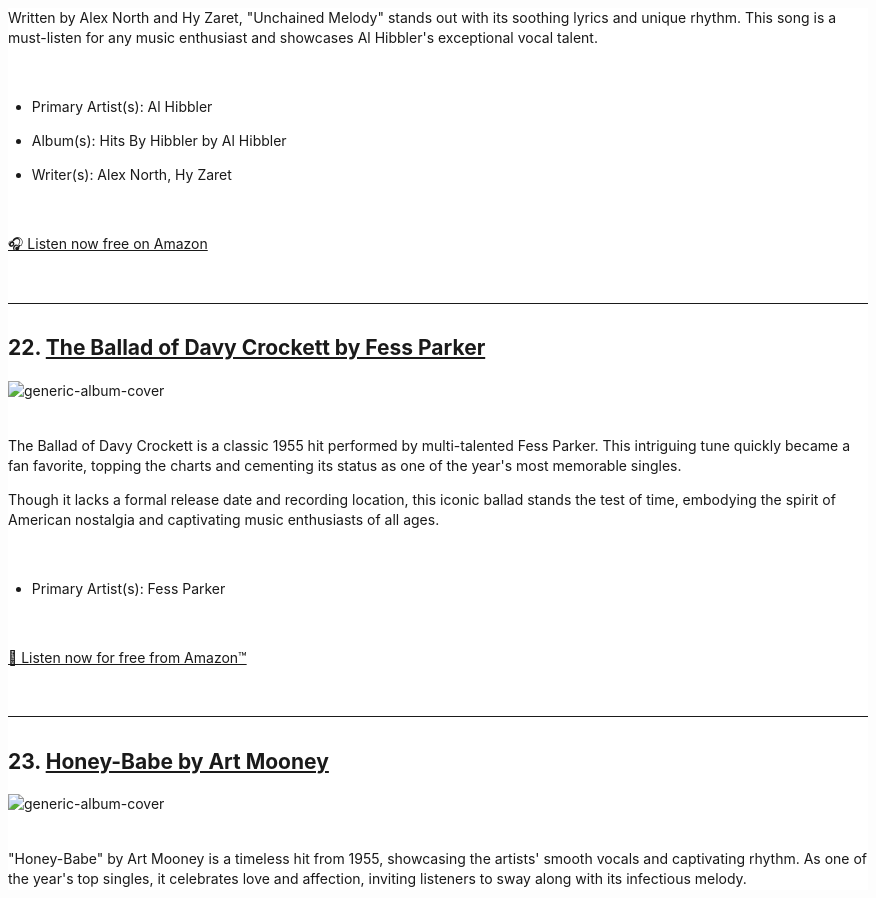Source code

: Written by Alex North and Hy Zaret, "Unchained Melody" stands out with its soothing lyrics and unique rhythm. This song is a must-listen for any music enthusiast and showcases Al Hibbler's exceptional vocal talent.

<br>

- Primary Artist(s): Al Hibbler

- Album(s): Hits By Hibbler by Al Hibbler

- Writer(s): Alex North, Hy Zaret

<br>

[🎧 Listen now free on Amazon](https://serp.ly/amazonprime)

<br>

<hr>

## 22. [The Ballad of Davy Crockett by Fess Parker](https://serp.ly/amazon/The+Ballad+of+Davy+Crockett+by+Fess+Parker?i=digital-music)

<div class="image"><img alt="generic-album-cover" height="540" src="https://imagedelivery.net/vy2bglCGN6hEeWOnSe2c7A/generic-album-cover/h=540,fit=pad,background=black"/></div>

<br>

The Ballad of Davy Crockett is a classic 1955 hit performed by multi-talented Fess Parker. This intriguing tune quickly became a fan favorite, topping the charts and cementing its status as one of the year's most memorable singles.

Though it lacks a formal release date and recording location, this iconic ballad stands the test of time, embodying the spirit of American nostalgia and captivating music enthusiasts of all ages.

<br>

- Primary Artist(s): Fess Parker

<br>

[🎵 Listen now for free from Amazon™](https://serp.ly/amazonprime)

<br>

<hr>

## 23. [Honey-Babe by Art Mooney](https://serp.ly/amazon/Honey-Babe+by+Art+Mooney?i=digital-music)

<div class="image"><img alt="generic-album-cover" height="540" src="https://imagedelivery.net/vy2bglCGN6hEeWOnSe2c7A/generic-album-cover/h=540,fit=pad,background=black"/></div>

<br>

"Honey-Babe" by Art Mooney is a timeless hit from 1955, showcasing the artists' smooth vocals and captivating rhythm. As one of the year's top singles, it celebrates love and affection, inviting listeners to sway along with its infectious melody.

=-=-=-=-=

*TASK INSTRUCTIONS*. Copy out each line of the listing that holds the word "captivating".

*SOLUTION*.
Though it lacks a formal release date and recording location, this iconic ballad stands the test of time, embodying the spirit of American nostalgia and captivating music enthusiasts of all ages.
"Honey-Babe" by Art Mooney is a timeless hit from 1955, showcasing the artists' smooth vocals and captivating rhythm. As one of the year's top singles, it celebrates love and affection, inviting listeners to sway along with its infectious melody.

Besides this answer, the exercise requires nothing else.